Spotify non fa come Epic: ecco come ha "aggirato" le commissioni sul Play Store

10 months ago 127

Per gli sviluppatori, le commissioni sugli store sono una tassa iniqua, una situazione che ha portato ad alcune cause legate al monopolio di Google e Apple, sia per quanto riguarda i metodi di pagamento che sull'installazione delle app (sapete come installare file IPA su iPhone?). 

Epic (il creatore di Fornite) è lo sviluppatore più aggressivo in questo senso, e le sue denunce contro la casa della mela e la GrandeG hanno svelato una serie di retroscena dirompenti. L'ultimo proviene direttamente dalla causa in corso contro Google, dalla quale è emerso un sistema di "scorciatoie" che consente a Spotify di pagare meno commissioni o non pagarle affatto. 

Ma partiamo dall'inizio. Epic ha citato in giudizio Google nel 2020 dopo una lotta per le commissioni di acquisto in-app, sostenendo che il Google Play store di Android costituiva un monopolio illegale. Lo sviluppatore vuole che Google renda più facile l'utilizzo di app store di terze parti, il sideload delle app e i processi di pagamento non Google.

La casa di Mountain View infatti chiede commissioni del 15% sugli acquisti in app, e l'anno scorso ha lanciato il programma User Choice Billing, che consente agli sviluppatori di impostare un sistema di pagamento proprietario. Con questo sistema, le commissioni a Google si abbassano all'11%, ma poi il vantaggio sarebbe annullato in quanto gli sviluppatori dovrebbero gestire poi i pagamenti in maniera indipendente e quindi pagare altre commissioni.

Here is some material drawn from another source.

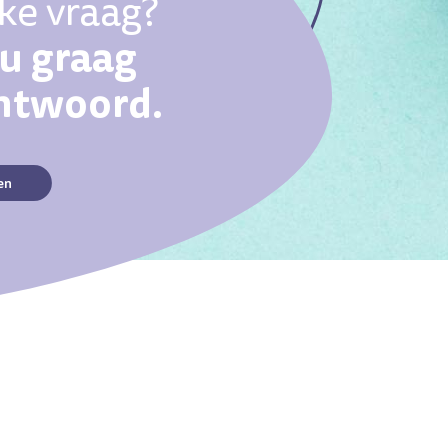
eke vraag?
ou graag
antwoord.
en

La causa è in corso in questi giorni e un paio di settimane fa è emerso dalla testimonianza del capo delle partnership globali della casa di Mountain View, Don Harrison, che Spotify avrebbe accesso però a commissioni molto più vantaggiose, che consentirebbero al gigante dello streaming di non pagare commissioni in caso gli utenti scelgano il sistema di pagamento proprietario (esatto, 0%), e il 4% se si utilizza il sistema di pagamento di Google. 

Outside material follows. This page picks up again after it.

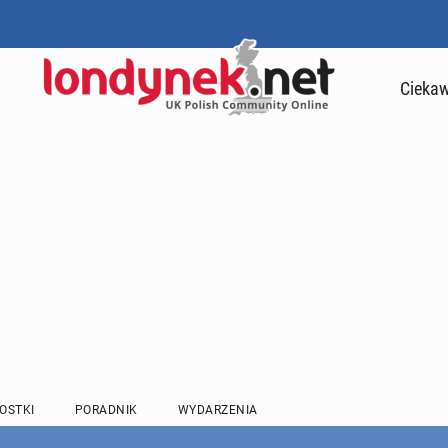
Ciekaw
OSTKI
PORADNIK
WYDARZENIA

L'accordo "su misura", secondo Harrison, sarebbe dovuto alla popolarità "senza precedenti" di Spotify, che avrebbe un ruolo significativo addirittura nell'acquisto di un telefono Android.

"Se Spotify non funziona correttamente tra i servizi Play e i servizi principali, le persone non compreranno telefoni Android"

Questa la dichiarazione del manager. Non solo, ma come parte dell'accordo entrambe le parti hanno anche concordato di impegnare 50 milioni di dollari a testa in un "fondo di successo".

A questo punto sorge una domanda: quali sono gli altri sviluppatori che hanno accesso a questo tipo di trattamento? Sappiamo come Google abbia proposto a Netflix una tariffa scontata per implementare l'acquisto in app dei propri servizi, ma anche che il gigante dello streaming abbia rifiutato, e potete abbonarvi solo dall'esterno della piattaforma. Ma gli altri? 

Per evitare la brutta figura, Google ha ovviamente cercato in tutti i modi di non divulgare l'accordo durante il processo, mentre dal canto suo Spotify ha evidentemente cercato la strada del compromesso. Dopo essersi lamentata per anni delle commissioni per gli acquisti in app e aver abbandonato di recente il sistema di fatturazione sull'App Store (che richiede il 30% di commissione), ha fondato insieme ad altri sviluppatori (tra cui Epic) la Coalition for App Fairness, un gruppo che sostiene la causa di Epic contro Apple e Google.

Evidentemente, questo accordo è risultato più conveniente per tutti, e, come ha affermato Google a The Verge, "Un piccolo numero di sviluppatori che investono più direttamente in Android e Play può avere tariffe di servizio diverse come parte di una partnership più ampia che include sostanziali investimenti finanziari e integrazioni di prodotti attraverso diversi fattori di forma", in modo da consentire di "portare più utenti su Android e Play, migliorare continuamente l'esperienza per tutti gli utenti e creare nuove opportunità per tutti gli sviluppatori".